Mick LaSalle of the San Francisco Chronicle gave the film three out of four stars, saying "MacFarlane is cynical, but he's not a cynic, and there are moments in Ted 2 where you can sense a longing for the gentler and more upbeat entertainment of an earlier generation." Soren Anderson of The Seattle Times gave the film two out of four stars, saying "In the midst of comedy, seriousness. The combination feels forced. A more disciplined and smarter director might have been able to successfully blend the two elements, but crude dude MacFarlane hasn't the skill to bring it off." Dan Callahan of The Wrap gave the film a negative review, saying "Bad taste needs to be more honest and more all-inclusive if it's to make a lasting impression, and MacFarlane's bad taste here is both too wishy-washy and too knee-jerk cruel to really make any impact." Manohla Dargis of The New York Times gave the film a negative review, saying "Mr. MacFarlane can be funny, but Ted 2 is insultingly lazy hack work that is worth discussing primarily because of how he tries and fails to turn race, and specifically black men, into comedy fodder." Jacob Hall of New York Daily News gave the film one out of five stars, saying "Once again, you will believe that a talking CGI stuffed animal can be a racist, hateful monster with no redeeming qualities ... but his greatest sin is that he's not funny." Peter Howell of the Toronto Star gave the film two out of four stars, saying "If you didn't see and laugh at the first Ted, and maybe also at MacFarlane's button-pushing TV series Family Guy, then another movie deserves your entertainment dollars." A.A. Dowd of The A.V. Club gave the film a C+, saying "Ted 2 strikes a sometimes-awkward balance between sincerity and cheap provocation. It also forgets that the real draw of the first film wasn't Ted himself, but Wahlberg, whose sweet-lug routine scored a lot of belly laughs."

===Accolades===

| Award | Date of ceremony | Category | Recipient(s) | Result | Ref. |
|---|---|---|---|---|---|
| AACTA Awards | 9 December 2015 | Best Visual Effects or Animation | Glenn Melenhorst Ineke Majoor | Nominated |  |
| People's Choice Awards | January 6, 2016 | Favorite Comedic Movie |  | Nominated |  |
| MTV Movie Awards | April 10, 2016 | Best Virtual Performance | Seth MacFarlane | Nominated |  |
| Saturn Awards | June 22, 2016 | Best Fantasy Film |  | Nominated |  |

==Future==
===Possible sequel===
In June 2015, Collider asked if the studio was already planning a third film; MacFarlane replied: "It's all based on appetite.

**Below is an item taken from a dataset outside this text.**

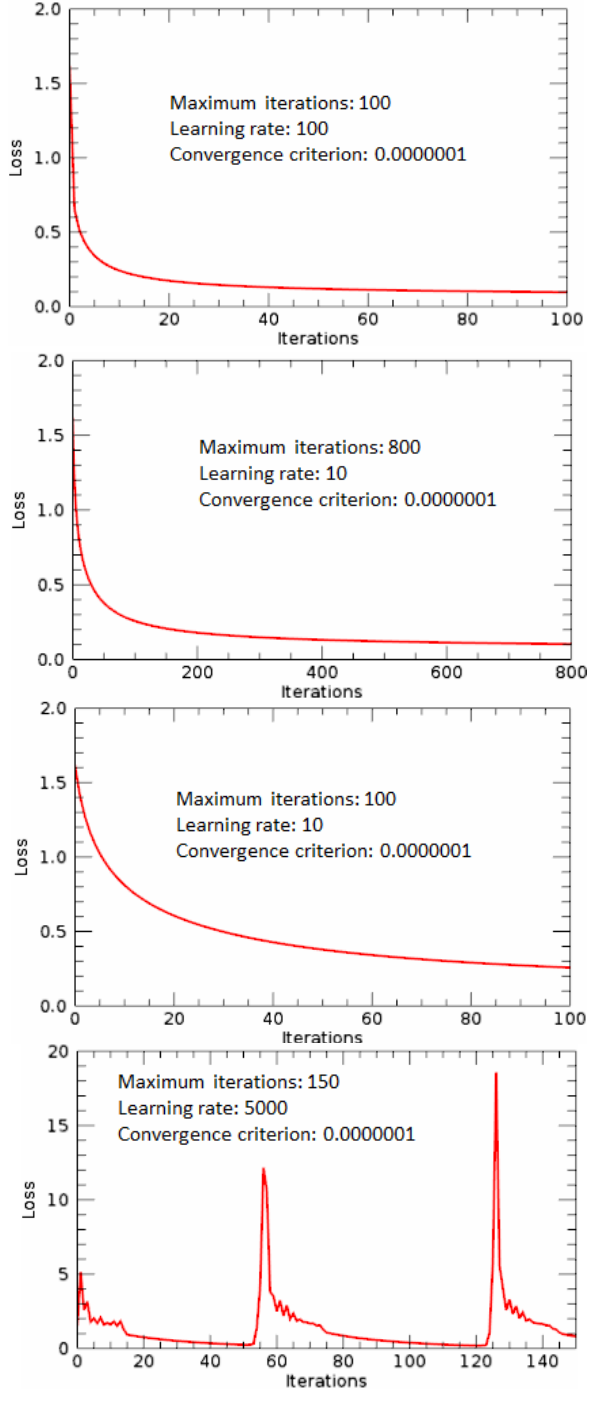
Figure 6. Loss profiles are used for the evaluation of the Softmax Regression classifier. A) The curve should flatten and approach a minimum value. B) If the learning rate is set to a smaller value, the maximum number of iterations must be increased for the loss function to converge. This can increase processing time. C) If the learning rate is set to a smaller value without increasing the maximum number of iterations, the curve starts to approach a minimum but never reaches it. D) If the learning rate is set too high, the loss profile reveals oscillations and the solution never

If Ted 2 does as well as the first one, it means people want to see more of these characters. If that happens, then there would likely be a Ted 3. The franchise, to me, is one that's more character-based than premise-based. If you look at it like episodes in television, if you have characters that people like and they want to see them, again and again, you can tell any number of different stories. If there's a desire for it, then yeah, we would do a Ted 3."

On October 27, 2015, during an interview on Today MacFarlane, again, did not rule out the possibility of Ted 3, stating: "We don't know, I like to kind of have some space between Ted [films], so it's possible there will be another one but there are no immediate plans."

For the Ted television series in 2024, MacFarlane originally asked Mark Wahlberg to reprise his role as John, but due to being occupied with other projects, the show became a prequel to the film series.

In August 2026, Mark Wahlberg teased a third film, stating “You know, Seth McFarlane does Family Guy and all that stuff. He's the creator of Ted. So, we may come back with a third. Yes, we may come back.”

===Television series===

On September 13, 2021, MacFarlane posted an image on Instagram of the Ted stuffed bear, writing "The original Ted stuffy mentally preparing for his return."

In April 2022, it was announced that a prequel series was in development for Peacock, with writers Paul Corrigan and Brad Walsh joining MacFarlane as the series' showrunners. MacFarlane reprised his role as the title character. The series was released on January 11, 2024. The second season premiered on March 5, 2026. An animated television show starring MacFarlane and Wahlberg is in the works.